Se il Dio della penna fa sciopero

(Pixabay)
BENNY MANOCCHIA - Un mio caro amico, giornalista americano che lavora al New York Times, mi ha confessato che nella testata newyorkese, in questo momento, bolle l'ira di molti suoi colleghi (sono centinaia). Forse il capo ha cambiato un titolo? Oppure ha tagliato un"pezzo" senza parlarne prima con l'autore?Che cosa avrà pur fatto il direttore per creare la possibilità di uno sciopero?

Ebbene, si tratta di una cosa vera, per la quale chi scrive sul Times non sente ragione.Lo avrete capito: si tratta del dio dollaro. Quella moneta che le penne del Times trattano apertamente (e difendono) nei loro articoli. Per loro, il giornale chiude e va in edicola soltanto se chi ha scritto le righe è soddisfatto. Un po' per l'eventuale pacca sulla spalla (rara) del cief, molto di più se il suo salario segue l'aumento costi giornaliero (specialmente a Manhattan, dove ho vissuto per molti anni). Il giovane alle prime armi al Times ha un salario di 130mila dollari .
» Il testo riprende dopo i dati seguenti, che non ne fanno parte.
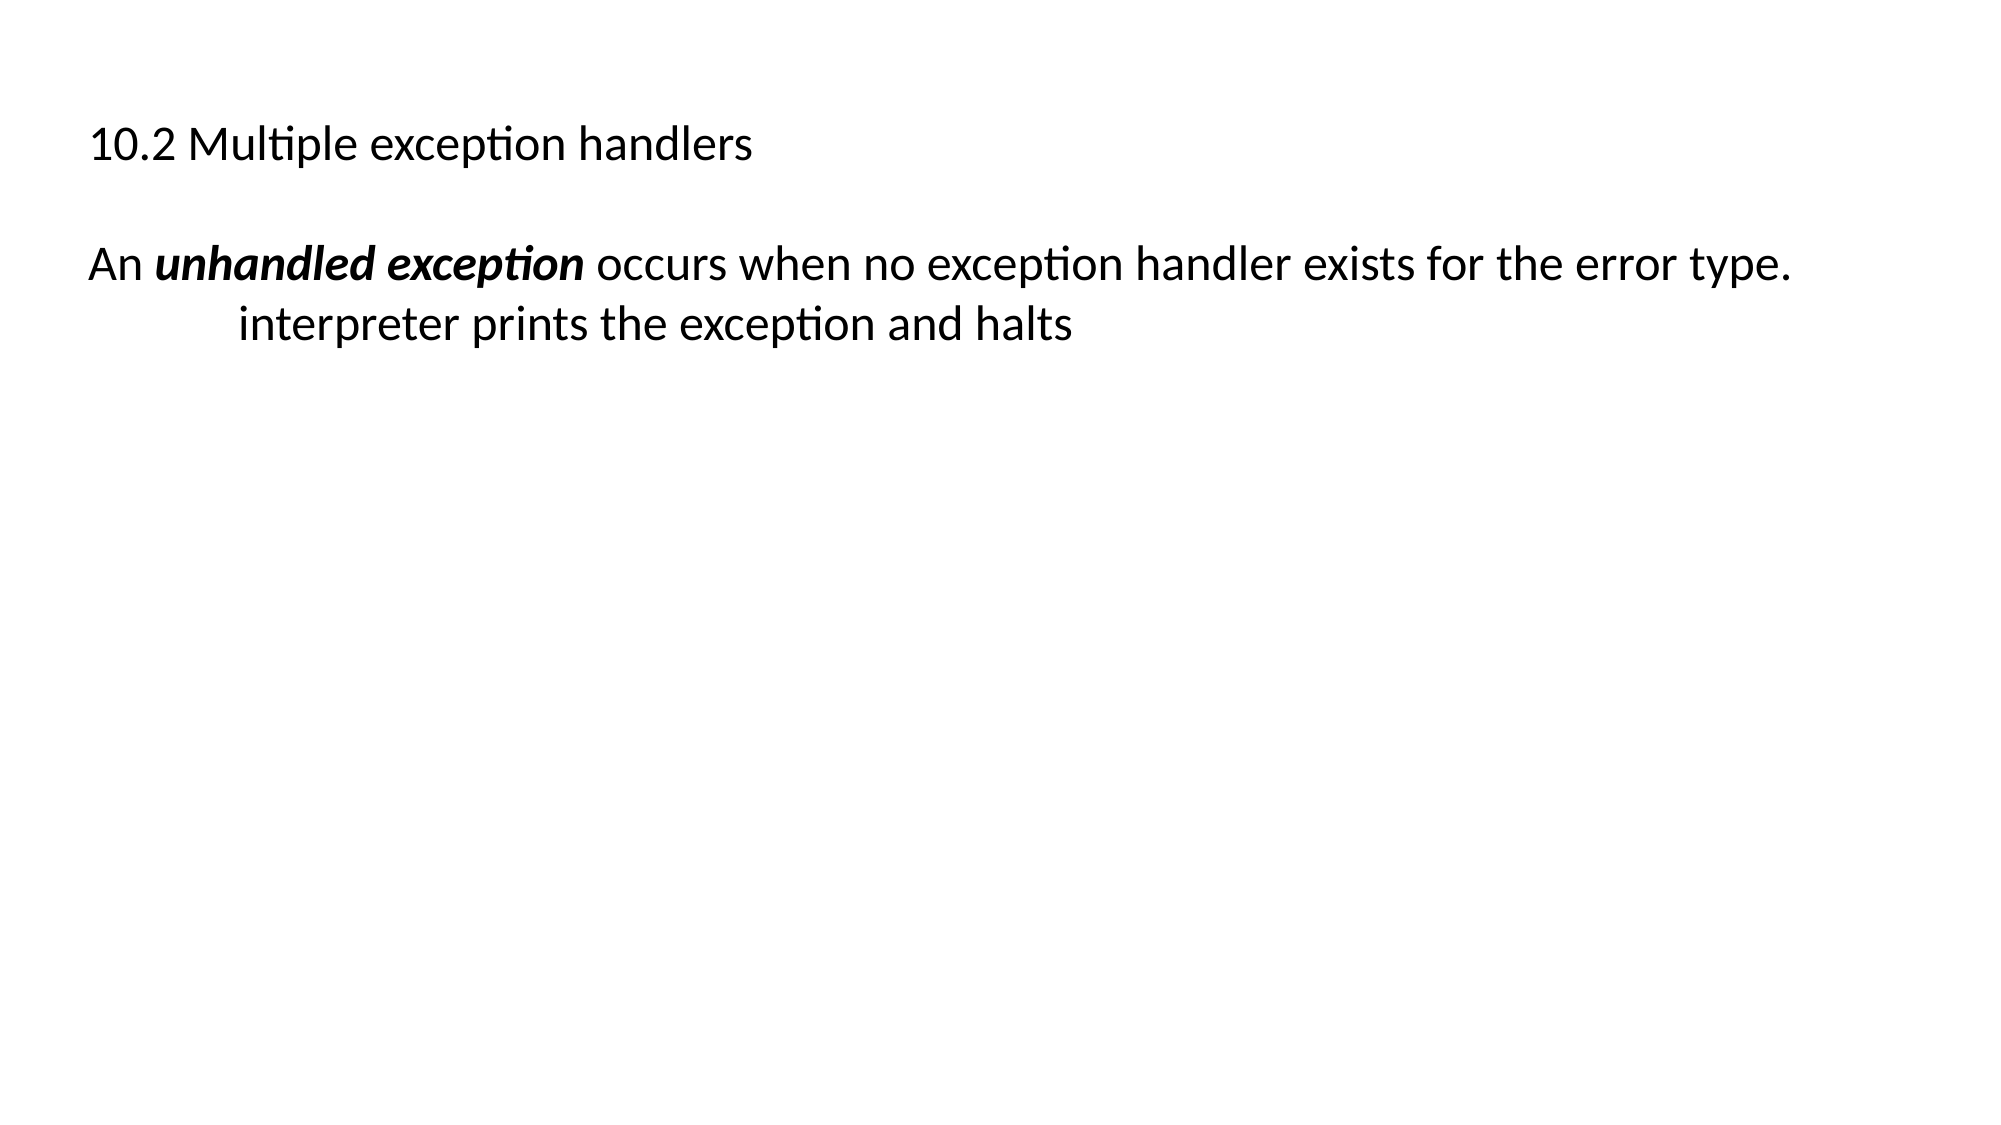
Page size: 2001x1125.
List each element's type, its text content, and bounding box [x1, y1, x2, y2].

text_box 10.2 Multiple exception handlers An unhandled exception occurs when no exception handler exists for the error type. interpreter prints the exception and halts [73, 103, 1944, 358]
Più sali i gradini più arrivi ai 220 mila dollari, per raggiungere i picchi di chi scrive poco ma - dicono - fa vendere tante copie, ma proprio tante. E allora siamo ai 400 mila ogni anno con due mesi di ferie. Ora, secondo voi, chi di questi pretende un salario più vistoso? Scommetto che direte: il giovane che intasca soltanto 130 mila dollari. Sbagliate. II signore del quasi mezzo milione pretende di più. E forse penserete: fate pure lo sciopero,vediamo che cosa succede. Vi sbagliate nuovamente. Il padrone del giornale aumenterà il salario dei pochi ma buoni tanto poi bloccheranno il pezzo del "migliore" dopo poche righe e se volete leggere le parole del dio della penna, dovrete pagare, ora, anche 2 dollari. E scusate se e' poco.